There are two chapters about Queen Victoria’s husband, Prince Albert and a detailed analysis by Ina Zweiniger-Bargielowska of Prince Philip’s promotion of athletics and youth leadership during the early years of his marriage. There comparatively few studies available in English about the present day European royal houses and the chapters about the different styles of the consorts of the three successive 20th century Dutch Queens, and the grievances of Queen Margrethe of Denmark’s husband, Prince Henrik are therefore especially interesting. Highly recommended!

#11 of 365: Consider the Fork: A History of How We Cook and Eat by Bee Wilson

Genre: Non-Fiction

Format: Audiobook, 11 hours and 30 minutes

Listened: January 7-11, 2018

Acquired: Purchased from Audible.com

Review: An engaging history of cooking and kitchen implements from ancient times until today. The book is divided into thematic chapters, examining the changing roles of various aspects of cooking and eating such as cold storage, fire, tableware and weights and measurements. The author, Bee Wilson, is a food writer for the BBC and there is a strong British focus to the book. For example, the section about fire discusses the history of roasting meat in detail as well as the modern phenomenon of chip pan fires. Wilson places British culinary history in a wider global context, however, discussing the reasons why refrigeration was far more prevalent in the United States than the United Kingdom until recently and the impact of forks vs. chopsticks on how meals are prepared and eaten.

#12 of 365: Eugene Onegin by Alexander Pushkin

Genre: Classic Fiction

Format: Audiobook, 4 hours and 27 minutes

Listened: January 11-12, 2018

Acquired: Purchased from Audible.com

Review: The audiobook of Eugene Onegin (translated by James E. Falen and read by Raphael Corkhill) is excellent. Falen captures the rhyme and metre of Pushkin’s original and Corkhill reads with enthusiasm. The famous scenes in the epic poem including Tatiana’s letter, Tatiana’s dream and the duel unfold amidst beautiful descriptions of the Russian winter, (and the boredom experienced by the Russian aristocracy at their country estates during this season), as well as the nature of 19th century Russian literature. Pushkin is critical of how French had supplanted Russian in fashionable society and the poem captures the flavour of his times.
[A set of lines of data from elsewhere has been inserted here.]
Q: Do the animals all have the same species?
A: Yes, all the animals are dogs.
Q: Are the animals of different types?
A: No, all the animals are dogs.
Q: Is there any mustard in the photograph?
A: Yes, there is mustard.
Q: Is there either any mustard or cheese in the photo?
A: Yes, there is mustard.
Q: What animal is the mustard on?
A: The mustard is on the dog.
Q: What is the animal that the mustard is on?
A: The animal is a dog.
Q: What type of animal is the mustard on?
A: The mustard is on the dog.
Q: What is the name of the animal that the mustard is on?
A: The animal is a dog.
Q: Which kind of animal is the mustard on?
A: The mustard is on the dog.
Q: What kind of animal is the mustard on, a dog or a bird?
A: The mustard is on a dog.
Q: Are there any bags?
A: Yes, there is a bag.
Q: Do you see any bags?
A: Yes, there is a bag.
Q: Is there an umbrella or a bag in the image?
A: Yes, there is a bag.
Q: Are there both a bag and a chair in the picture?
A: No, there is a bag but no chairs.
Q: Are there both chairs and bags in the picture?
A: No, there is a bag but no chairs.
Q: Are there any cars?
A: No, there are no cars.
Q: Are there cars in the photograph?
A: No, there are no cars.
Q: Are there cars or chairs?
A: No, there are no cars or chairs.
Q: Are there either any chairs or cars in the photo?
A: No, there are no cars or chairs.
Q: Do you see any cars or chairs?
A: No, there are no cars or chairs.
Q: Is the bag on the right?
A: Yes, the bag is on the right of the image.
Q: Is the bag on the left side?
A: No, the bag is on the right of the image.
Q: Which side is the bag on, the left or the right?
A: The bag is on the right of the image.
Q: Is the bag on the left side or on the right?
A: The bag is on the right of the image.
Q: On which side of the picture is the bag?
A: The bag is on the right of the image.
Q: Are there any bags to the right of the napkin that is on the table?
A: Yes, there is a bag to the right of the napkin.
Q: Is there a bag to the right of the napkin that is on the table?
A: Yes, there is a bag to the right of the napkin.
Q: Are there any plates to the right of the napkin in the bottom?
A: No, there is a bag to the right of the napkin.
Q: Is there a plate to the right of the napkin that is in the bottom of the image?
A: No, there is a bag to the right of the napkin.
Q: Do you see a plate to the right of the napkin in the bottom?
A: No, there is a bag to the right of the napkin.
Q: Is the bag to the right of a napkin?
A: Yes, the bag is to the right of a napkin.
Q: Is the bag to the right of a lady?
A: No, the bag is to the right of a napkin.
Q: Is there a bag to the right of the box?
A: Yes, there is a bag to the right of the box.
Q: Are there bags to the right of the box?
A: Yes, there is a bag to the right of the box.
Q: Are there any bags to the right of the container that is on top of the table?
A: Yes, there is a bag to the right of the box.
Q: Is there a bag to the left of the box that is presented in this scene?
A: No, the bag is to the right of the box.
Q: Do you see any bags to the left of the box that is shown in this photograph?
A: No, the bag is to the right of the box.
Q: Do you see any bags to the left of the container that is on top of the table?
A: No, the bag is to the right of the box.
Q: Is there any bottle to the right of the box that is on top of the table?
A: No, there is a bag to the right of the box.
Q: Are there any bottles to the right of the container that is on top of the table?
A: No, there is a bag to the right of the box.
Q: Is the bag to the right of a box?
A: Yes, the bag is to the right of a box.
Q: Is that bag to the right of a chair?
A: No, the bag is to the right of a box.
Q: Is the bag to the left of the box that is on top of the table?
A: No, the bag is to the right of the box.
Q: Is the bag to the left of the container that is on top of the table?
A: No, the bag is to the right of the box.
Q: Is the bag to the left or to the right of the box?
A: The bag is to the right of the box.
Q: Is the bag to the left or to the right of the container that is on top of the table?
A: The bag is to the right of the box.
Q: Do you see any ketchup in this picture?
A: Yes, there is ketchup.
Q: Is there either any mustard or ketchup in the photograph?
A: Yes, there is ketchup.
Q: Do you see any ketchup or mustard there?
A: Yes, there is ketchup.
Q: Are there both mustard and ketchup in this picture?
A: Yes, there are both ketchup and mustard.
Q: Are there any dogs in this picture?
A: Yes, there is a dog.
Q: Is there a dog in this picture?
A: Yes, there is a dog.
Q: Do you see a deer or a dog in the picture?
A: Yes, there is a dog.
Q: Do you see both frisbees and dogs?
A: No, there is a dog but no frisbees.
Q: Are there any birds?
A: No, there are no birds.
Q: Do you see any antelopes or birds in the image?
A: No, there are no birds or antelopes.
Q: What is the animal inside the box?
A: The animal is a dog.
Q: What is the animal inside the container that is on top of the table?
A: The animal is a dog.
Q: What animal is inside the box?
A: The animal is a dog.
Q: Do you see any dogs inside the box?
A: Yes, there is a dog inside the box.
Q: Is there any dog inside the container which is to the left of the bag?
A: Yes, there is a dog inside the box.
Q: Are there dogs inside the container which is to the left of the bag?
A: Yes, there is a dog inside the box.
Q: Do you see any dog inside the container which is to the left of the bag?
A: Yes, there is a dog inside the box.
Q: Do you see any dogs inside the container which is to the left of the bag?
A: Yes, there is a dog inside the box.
#13 of 365: Victoria: Queen, Matriarch, Empress (Penguin Monarchs Series) by Jane Ridley

Genre: Royal History

Format: Hardcover, 160 pages

Read: January 13, 2018

Acquired: Borrowed from Robarts Library, University of Toronto

Review: Jane Ridley, the author of Bertie: A Life of Edward VII, provides a solid overview of Queen Victoria’s life and reign, providing new analysis of the Queen’s restrictive upbringing, her marriage to Prince Albert, her relationship with her children, her attitudes toward her Prime Ministers, and her controversial friendship with John Brown. Ridley is especially critical of the romantic narrative of Queen Victoria’s marriage, popularized in the film The Young Victoria (and now the Victoria series on PBS), noting that Albert undermined Victoria’s self-confidence and that she had to relearn how to reign alone after his death. Victoria’s interest in her own public image is also discussed in the book, including her letters to newspapers that were critical of her extended period of mourning as a widow.

#14 of 365 Tolstoy and the Purple Chair: My Year of Magical Reading by Nina Sankovitch

Genre: Memoir

Format: Paperback, 256 pages

Read: January 13, 2018

Acquired: Purchased from Chapters/Indigo online

Review: A memoir about finding joy and solace in reading. The author, Nina Sankovitch, read a book a day for a year while grieving the loss of her sister. Her impressions of the books are interwoven in a wider memoir about her family. Tolstoy and the Purple Chair includes a full list of the books she read during her book a day challenge.